Methods: The virtual plant models were developed using the L-systems formalism, parameterized according to measurements taken on plants at intervals during their development. A quasi-Monte Carlo light-environment model was used to model the effect of chickpea canopy on the development of sowthistle. The chickpea-light environment-sowthistle model (CLES model) captured the hypothesis that the architecture of chickpea plants modifies the light environment inside the canopy and determines sowthistle growth and development pattern. The resulting CLES model was parameterized for different chickpea cultivars (viz. 'Macarena', 'Bumper', 'Jimbour' and '99071-1001') to compare their competitive ability with sowthistle. To validate the CLES model, an experiment was conducted using the same four chickpea cultivars as different treatments with a sowthistle growing under their canopy.

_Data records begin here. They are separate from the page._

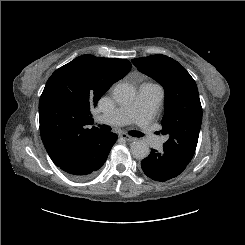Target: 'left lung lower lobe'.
<instances>
[{
  "mask_svg": "<svg viewBox=\"0 0 245 245\" xmlns=\"http://www.w3.org/2000/svg\"><path fill=\"white\" fill-rule=\"evenodd\" d=\"M191 160L177 151L163 146L162 151L152 150L142 160L143 172L155 181H167L181 174Z\"/></svg>",
  "mask_w": 245,
  "mask_h": 245,
  "instance_id": "left-lung-lower-lobe-1",
  "label": "left lung lower lobe"
}]
</instances>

Results and conclusions: The growth of sowthistle, both in silico and in glasshouse experiments, was reduced most by '99071-1001', a cultivar with a short phyllochron. The second rank of competitive ability belonged to 'Macarena' and 'Bumper', while 'Jimbour' was the least competitive cultivar. The architecture of virtual chickpea plants modified the light inside the canopy, which influenced the growth and development of the sowthistle plants in response to different cultivars. This is the first time that a virtual plant model of a crop-weed interaction has been developed. This virtual plant model can serve as a platform for a broad range of applications in the study of chickpea-weed interactions and their environment.

Fig. 1.

Side view of a virtual chickpea plant 15 and 60 d after germination, with the in silico thermal time set to 20 °C per day.

Fig. 2.

The communication of the two virtual plant models with the QMC light-environment model. Information on polygon positions (chickpea leaflets and sowthistle sensor) is passed to the QMC light-environment model (1), which calculates light availability for a virtual sensor at the sowthistle location (2); information is transmitted to the sowthistle through the virtual sensor (3).

Fig. 3.

Visualizations taken from the CLES model, showing the effect of the different chickpea cultivars (green) or full light on sowthistle (red) over time. The plants on the left are at 40 d after germination and those on the right are at 70 d. The average in silico temperature was set to 20 °C per day.

Fig. 4.

Observed and simulated sowthistle bolting time (growing degree-days, GGD) as affected by different chickpea cultivars and full light. Values are means ± s.e.

Fig. 5.

Observed and simulated sowthistle growth index (SGI) as affected by different chickpea cultivars and full light. Values are means ± s.e.

Fig. 6.

The simulated height (70 d after germination) of sowthistle when growing with different types of chickpea architecture in the CLES model. R, reference line; treatment numbers indicate different simulated architectures as shown in Table 2.